I’m convinced that Jayber may be Berry’s most important work, and I started reading it quite a long time ago. At times I couldn’t quit reading it; other times I was so afraid of coming to the end of it that I read very slowly or put it down for weeks. And then sometime last year, I found myself two chapters from the end, and I set it aside for many months. It never left my mind for more than a day or two, but I left the book unopened until yesterday. I’m not quite sure why yesterday.
While I own dozens of half-read books, those remain unfinished because the author bored me or because I’m too easily bored. This was something else. This was an actual fear of leaving Jayber Crow’s world – or, more precisely, leaving the world as Jayber Crow experienced it.
Jayber’s world is Berry’s partly fictional community of Port William, Kentucky, and Berry has written enough novels and stories about that world to allow me to stay there for some years yet. If given that oft-fantasized choice to live in any real or imagined time and place I’ve known in my almost 41 years, I’m almost certain I would choose to live in Port William, Kentucky in the first half or so of the 20th century.

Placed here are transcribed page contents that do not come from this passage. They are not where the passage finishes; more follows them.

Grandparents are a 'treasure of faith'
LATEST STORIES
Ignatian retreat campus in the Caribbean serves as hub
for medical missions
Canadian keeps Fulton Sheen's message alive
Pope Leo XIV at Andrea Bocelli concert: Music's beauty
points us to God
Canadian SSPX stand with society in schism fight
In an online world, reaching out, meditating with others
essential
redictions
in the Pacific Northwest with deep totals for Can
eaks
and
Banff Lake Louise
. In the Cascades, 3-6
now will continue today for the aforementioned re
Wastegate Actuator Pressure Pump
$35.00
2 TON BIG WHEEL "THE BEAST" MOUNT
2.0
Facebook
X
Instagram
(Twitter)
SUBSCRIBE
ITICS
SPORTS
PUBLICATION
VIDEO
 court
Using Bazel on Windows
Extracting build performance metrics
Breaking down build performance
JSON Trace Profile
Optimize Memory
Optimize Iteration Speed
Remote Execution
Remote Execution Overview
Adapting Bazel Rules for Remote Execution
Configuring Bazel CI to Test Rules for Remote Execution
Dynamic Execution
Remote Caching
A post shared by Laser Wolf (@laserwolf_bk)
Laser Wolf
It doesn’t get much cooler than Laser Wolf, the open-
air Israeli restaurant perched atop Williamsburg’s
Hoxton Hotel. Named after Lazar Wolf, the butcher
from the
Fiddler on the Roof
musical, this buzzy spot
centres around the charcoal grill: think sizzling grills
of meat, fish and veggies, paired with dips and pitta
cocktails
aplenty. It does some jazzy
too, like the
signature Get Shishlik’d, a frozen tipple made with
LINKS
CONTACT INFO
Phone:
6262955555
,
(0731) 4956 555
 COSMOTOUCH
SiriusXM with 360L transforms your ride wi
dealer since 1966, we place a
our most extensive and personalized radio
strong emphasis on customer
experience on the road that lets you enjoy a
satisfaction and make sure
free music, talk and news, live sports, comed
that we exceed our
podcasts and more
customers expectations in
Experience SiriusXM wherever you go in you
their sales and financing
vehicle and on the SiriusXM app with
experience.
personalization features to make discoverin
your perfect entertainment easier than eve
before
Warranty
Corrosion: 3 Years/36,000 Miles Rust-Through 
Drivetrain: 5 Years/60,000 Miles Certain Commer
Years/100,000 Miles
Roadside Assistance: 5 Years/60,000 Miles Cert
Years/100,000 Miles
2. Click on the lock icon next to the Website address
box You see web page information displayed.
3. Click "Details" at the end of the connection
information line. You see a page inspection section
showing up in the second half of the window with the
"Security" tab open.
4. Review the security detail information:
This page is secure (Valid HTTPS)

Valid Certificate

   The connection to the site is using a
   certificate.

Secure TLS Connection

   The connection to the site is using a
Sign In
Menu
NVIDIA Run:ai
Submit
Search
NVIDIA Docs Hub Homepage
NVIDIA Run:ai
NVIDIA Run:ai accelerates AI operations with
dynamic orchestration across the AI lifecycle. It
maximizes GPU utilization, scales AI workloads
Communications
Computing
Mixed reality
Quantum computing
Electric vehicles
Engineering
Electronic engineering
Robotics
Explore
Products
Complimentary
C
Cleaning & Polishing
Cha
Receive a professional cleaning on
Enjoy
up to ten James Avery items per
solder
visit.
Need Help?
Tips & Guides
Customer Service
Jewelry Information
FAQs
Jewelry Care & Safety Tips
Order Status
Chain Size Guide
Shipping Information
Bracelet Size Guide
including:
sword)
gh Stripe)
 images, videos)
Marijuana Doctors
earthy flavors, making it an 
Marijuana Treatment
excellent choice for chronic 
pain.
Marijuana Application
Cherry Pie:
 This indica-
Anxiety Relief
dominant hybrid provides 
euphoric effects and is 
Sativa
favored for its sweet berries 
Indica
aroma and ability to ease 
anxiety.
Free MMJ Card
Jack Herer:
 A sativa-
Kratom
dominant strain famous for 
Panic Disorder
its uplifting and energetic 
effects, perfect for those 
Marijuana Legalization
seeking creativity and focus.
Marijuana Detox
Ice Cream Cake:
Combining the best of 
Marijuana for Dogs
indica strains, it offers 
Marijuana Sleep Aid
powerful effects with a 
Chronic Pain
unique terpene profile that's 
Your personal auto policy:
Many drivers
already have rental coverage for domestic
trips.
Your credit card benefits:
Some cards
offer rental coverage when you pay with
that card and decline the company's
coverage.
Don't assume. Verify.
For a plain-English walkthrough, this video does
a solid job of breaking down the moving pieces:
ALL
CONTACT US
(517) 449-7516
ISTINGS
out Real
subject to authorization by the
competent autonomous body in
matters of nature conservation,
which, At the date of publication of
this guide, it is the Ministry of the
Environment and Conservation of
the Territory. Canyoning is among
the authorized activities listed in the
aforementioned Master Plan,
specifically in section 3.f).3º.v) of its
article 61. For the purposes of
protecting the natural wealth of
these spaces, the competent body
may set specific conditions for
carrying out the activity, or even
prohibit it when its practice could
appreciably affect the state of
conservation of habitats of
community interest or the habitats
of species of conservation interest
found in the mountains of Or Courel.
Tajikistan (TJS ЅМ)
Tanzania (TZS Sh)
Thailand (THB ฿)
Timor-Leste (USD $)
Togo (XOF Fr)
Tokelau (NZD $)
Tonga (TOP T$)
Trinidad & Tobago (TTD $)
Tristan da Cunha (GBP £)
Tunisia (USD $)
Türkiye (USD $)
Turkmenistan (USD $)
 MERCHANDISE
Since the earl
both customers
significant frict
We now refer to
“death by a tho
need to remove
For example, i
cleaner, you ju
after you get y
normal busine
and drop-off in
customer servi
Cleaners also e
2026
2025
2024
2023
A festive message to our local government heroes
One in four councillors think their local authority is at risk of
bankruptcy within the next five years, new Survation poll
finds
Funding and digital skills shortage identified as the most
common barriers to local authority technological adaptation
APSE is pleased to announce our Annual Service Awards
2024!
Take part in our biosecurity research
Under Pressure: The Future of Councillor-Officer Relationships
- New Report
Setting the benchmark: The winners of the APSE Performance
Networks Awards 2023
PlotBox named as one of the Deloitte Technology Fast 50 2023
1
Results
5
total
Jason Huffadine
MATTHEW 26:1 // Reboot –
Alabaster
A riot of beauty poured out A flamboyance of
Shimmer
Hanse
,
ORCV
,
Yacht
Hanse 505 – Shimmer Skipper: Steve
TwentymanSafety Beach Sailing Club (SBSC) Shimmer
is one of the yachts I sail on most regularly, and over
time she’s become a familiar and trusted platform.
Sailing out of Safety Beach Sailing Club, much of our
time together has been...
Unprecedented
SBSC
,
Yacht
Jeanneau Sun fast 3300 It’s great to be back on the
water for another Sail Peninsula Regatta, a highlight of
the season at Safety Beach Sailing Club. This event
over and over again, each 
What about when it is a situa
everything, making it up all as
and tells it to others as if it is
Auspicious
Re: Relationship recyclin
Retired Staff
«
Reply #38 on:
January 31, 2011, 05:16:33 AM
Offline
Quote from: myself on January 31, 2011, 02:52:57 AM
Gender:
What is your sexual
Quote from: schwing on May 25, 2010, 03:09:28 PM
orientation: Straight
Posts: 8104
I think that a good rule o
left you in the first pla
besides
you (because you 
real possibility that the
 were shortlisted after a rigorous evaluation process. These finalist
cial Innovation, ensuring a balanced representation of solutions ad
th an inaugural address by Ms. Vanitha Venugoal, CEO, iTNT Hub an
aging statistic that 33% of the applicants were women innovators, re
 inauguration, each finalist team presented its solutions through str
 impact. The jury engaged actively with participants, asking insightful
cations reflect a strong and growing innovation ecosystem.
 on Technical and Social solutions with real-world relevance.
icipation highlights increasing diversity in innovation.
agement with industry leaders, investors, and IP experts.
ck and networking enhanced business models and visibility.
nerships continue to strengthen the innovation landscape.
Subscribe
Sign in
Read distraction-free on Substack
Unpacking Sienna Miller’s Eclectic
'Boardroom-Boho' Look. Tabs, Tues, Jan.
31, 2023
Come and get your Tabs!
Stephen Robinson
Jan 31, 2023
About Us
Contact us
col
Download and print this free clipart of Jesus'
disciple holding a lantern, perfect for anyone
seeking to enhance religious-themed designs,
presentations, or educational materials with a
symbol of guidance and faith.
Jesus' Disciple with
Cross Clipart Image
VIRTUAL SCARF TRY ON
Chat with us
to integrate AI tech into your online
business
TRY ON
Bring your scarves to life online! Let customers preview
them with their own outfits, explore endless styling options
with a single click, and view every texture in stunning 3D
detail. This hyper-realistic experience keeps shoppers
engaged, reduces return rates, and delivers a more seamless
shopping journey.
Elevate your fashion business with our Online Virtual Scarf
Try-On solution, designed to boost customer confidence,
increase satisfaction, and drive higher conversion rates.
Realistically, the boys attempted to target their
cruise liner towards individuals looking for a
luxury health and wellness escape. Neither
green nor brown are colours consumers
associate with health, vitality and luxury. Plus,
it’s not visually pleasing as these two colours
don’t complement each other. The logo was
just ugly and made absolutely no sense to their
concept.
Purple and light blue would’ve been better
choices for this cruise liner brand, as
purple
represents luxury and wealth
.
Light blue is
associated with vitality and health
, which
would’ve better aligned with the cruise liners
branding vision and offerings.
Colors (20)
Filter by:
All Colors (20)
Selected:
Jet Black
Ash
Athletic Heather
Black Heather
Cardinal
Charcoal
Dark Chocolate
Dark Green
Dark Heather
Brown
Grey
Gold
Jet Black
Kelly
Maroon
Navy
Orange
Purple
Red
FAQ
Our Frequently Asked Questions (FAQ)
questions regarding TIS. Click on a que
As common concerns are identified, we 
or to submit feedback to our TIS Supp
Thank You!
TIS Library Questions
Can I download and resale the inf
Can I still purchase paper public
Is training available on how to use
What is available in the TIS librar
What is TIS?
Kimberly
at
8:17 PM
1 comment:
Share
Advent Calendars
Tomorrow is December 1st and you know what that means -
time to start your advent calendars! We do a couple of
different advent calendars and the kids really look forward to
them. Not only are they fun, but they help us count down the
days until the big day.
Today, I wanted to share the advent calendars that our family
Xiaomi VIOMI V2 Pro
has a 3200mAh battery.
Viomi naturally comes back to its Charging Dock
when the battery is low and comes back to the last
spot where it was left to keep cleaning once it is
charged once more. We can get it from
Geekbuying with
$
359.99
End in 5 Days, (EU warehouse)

That impulse isn’t escapism, exactly. Berry’s fiction is so powerful because it is so real. Port William is no utopia, but I see the world more clearly as it was meant to be in the simplicity, beauty, and brokenness of this tiny farming community along the river. I think I want to return there again and again (and would go there given the choice) not because it is free of darkness or hardship, but because I see a way back to innocence and forward to redemption in the light of Port William’s sun, in the shadows of its trees, and in the drifts of its snows.
But Berry’s real gift to me (and to you if you know what’s good for you) is not that he creates a fantasy into which I can escape, but that he allows me to believe that the world once envisioned and created with care and beauty can be reimagined and recreated to its intended purpose. Today I might choose Port William, but the more time I spend in that world, the more hope I have for its beauty in my own. And that hope gives me the courage to choose and to love the world I’ve been given.